Hi @billnitzberg, what’s happening now that’s bad is that only one mom has to be marked offline before all of her children vnodes are also marked offline. This is bad because PBS is marking way more nodes offline than it needs to. Those children vnodes could still do work if there’s at least one MoM reporting it that is still free. I tried to mention this in my design doc. I have now added an example. How can I make it even clearer? Thanks.

Hi @jon that’s exactly what I’m proposing.
However, I take that same concept forward to when all of the MoMs are offline…at that point there are no moms which can be used to reach the shared vnodes, so PBS will also mark those shared vnodes as offline.

Clearly the design isn’t clear enough.

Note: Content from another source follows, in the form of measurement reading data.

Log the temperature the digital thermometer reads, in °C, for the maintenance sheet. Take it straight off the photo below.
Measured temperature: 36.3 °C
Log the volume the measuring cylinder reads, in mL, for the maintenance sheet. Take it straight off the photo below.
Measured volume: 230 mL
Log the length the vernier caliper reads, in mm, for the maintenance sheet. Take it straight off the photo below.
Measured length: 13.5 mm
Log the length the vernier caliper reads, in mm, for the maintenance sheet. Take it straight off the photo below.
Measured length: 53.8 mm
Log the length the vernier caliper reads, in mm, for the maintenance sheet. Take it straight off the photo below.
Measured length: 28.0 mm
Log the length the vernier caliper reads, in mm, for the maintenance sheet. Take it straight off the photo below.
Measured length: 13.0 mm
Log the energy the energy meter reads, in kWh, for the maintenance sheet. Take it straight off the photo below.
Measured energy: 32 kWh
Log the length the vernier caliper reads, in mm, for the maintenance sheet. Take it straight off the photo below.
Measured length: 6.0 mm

I took a stab at modifying the external design…please take a look.

I personally think this is just fixing of a bug. It isn’t really a design change. I think the original design was for single mom hosts. I don’t think the idea of multi-mom hosts was taken into account.

I agree with @lisa-altair. When a mom goes offline, don’t mark all the vnodes offline until all the moms reporting those vnodes go offline.

Bhroam

that makes more sense. Thanks for clarifying it. I have no further comments.

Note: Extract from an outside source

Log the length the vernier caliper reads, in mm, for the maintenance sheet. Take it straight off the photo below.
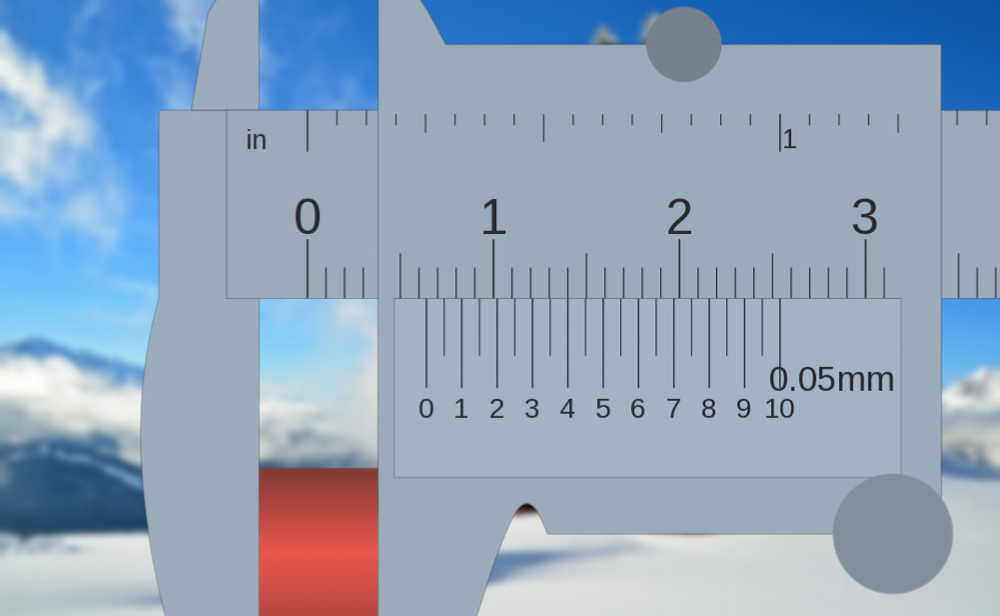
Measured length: 6.4 mm
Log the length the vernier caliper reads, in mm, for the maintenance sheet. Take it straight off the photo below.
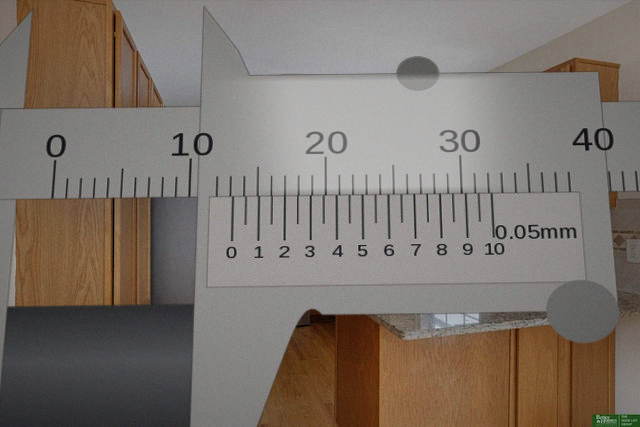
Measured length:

Thanks. Got it, sounds good.

Just to double check…

My understanding is that a vnode will be marked offline if all the MOMs handling that vnode are “bad”; if there is at least one “good” MOM handling a vnode, then the vnode is not marked offline.

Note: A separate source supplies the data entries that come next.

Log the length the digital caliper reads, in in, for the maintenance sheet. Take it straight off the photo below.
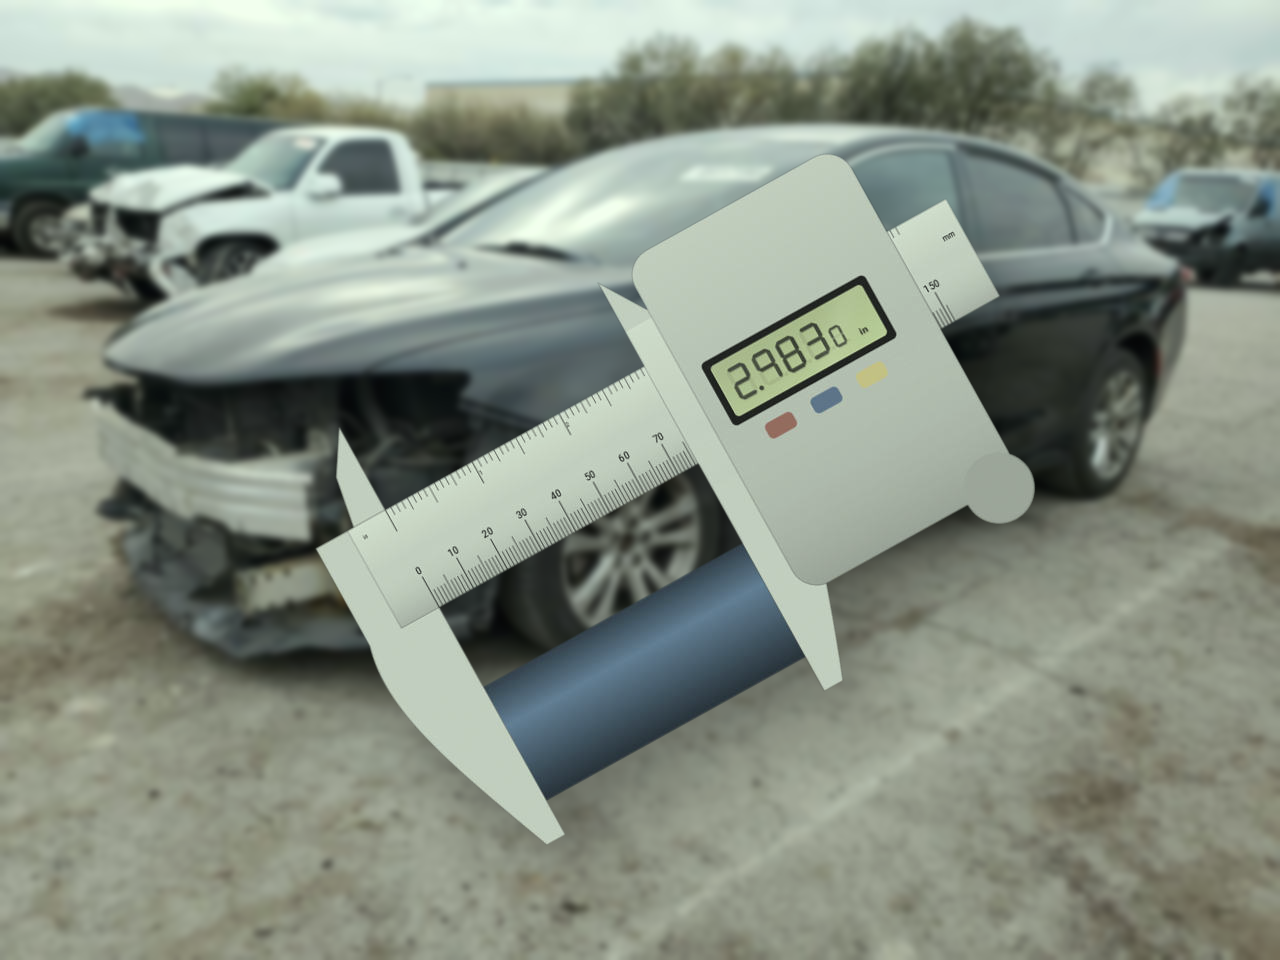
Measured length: 2.9830 in
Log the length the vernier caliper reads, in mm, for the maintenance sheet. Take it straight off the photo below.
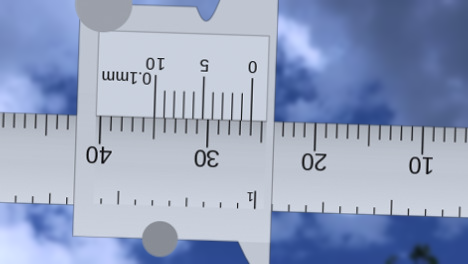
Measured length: 26.0 mm
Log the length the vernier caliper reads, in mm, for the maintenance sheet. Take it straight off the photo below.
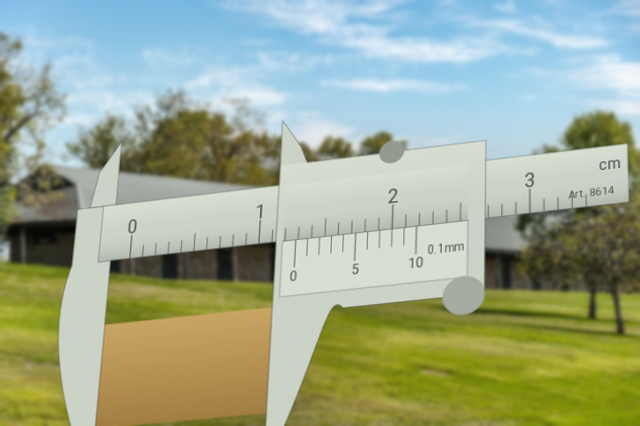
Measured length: 12.8 mm
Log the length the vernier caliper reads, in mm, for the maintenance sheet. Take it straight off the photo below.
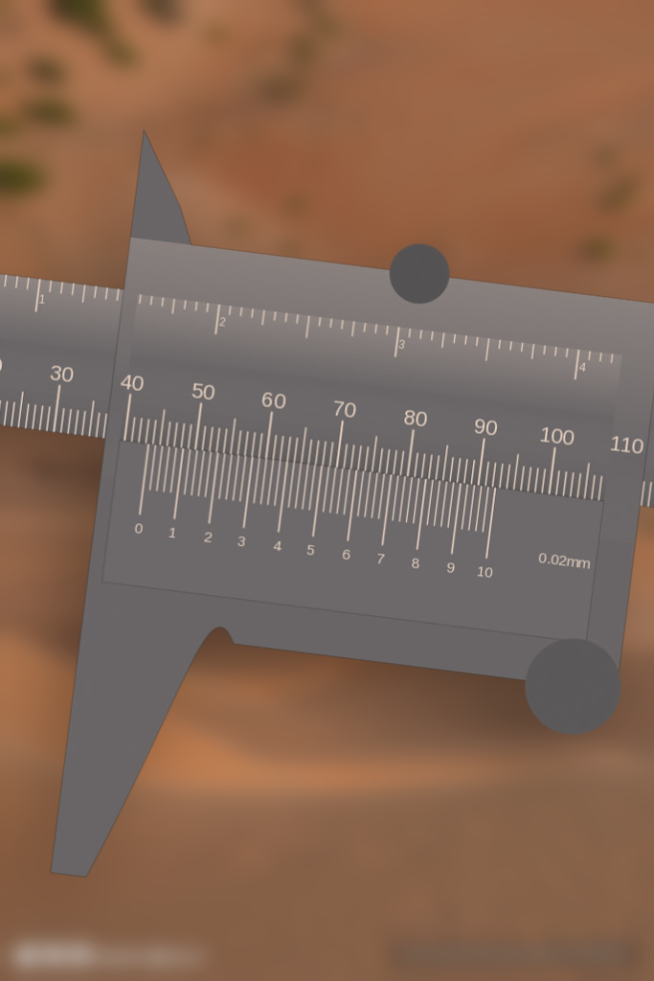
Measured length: 43.4 mm
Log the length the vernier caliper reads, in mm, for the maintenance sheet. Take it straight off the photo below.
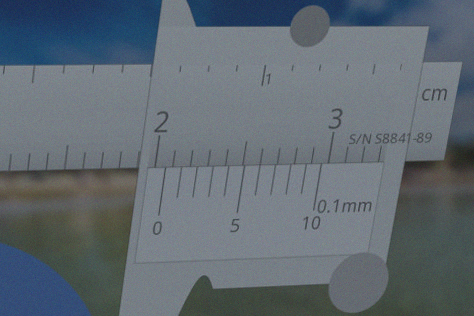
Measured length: 20.6 mm
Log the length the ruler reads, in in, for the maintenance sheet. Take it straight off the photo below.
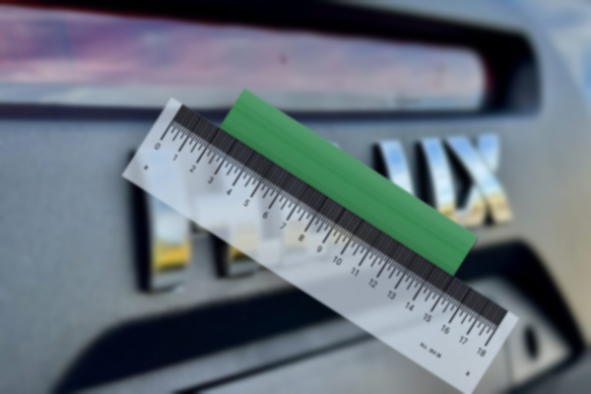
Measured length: 13 in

The original design supported multiple MoMs, and actually worked quite well. Of course, that was before we had hooks. Now that a hook can offline a mom, the design needs to take that into account.

So let me see if I understand the logic here… two Moms, moma and momb, running on different login nodes on a Cray system, sharing the same set of compute nodes (cn1, cn2, cn3, …). A hook is configured on both moms with offline_vnodes enabled for failure. The MoMs know they are running on a Cray. The hook fails and moma is marked offline. Because the MoM is running on a Cray, it only mars itself offline, not the vnodes. The other mom and the compute nodes are still available. Now the hook fails on momb, and momb is marked offline. Again, the MoM knows it’s running on a Cray and only marks itself as offline, not the vnodes. The server would then recognize that ALL moms providing access to the compute nodes are down and proceed to mark the compute node (vnodes) offline.

Do I have that right?

I agree that the multimom design worked quite well. When a mom is needed, the one with the fewest jobs will be chosen. That does the job well. I was talking about the design for moms knocking vnodes offline. I view the case Lisa is discussing as a bug, rather than an RFE.

Bhroam

Thanks, with the example, v.6 is clear to me and looks good.

It isn’t just hooks, though. Given the nodes presented in the example in the EDD running pbsnodes -o mom1 will today offline mom1 AND vn1 vn2 and vn3 even though mom2 is just fine and could continue running jobs on vn1 vn2 and vn3. Using qmgr -c “s c mom1 state+= offline” will NOT result in vn1 vn2 or vn3 getting offlined. The present EDD does not mention the pbsnodes -o case, so I assume that is not covered/changed here, or is it just missing from the EDD and the same underlying change will “fix” (in my opinion) the pbsnodes -o problem? This behavior has caused customers to unintentionally halt jobs from running across their entire system in the past.

Yes @mkaro that’s right.

I agree with the design and share @scc concerns regarding pbsnodes.

Correct, this change is only for the hooks offline_vnodes case.

Design looks good @lisa-altair

@lisa-altair, the EDD looks good to me.

I have modified the design to also include pbsnodes -o behavior.
Please have a look and provide comments. Thanks!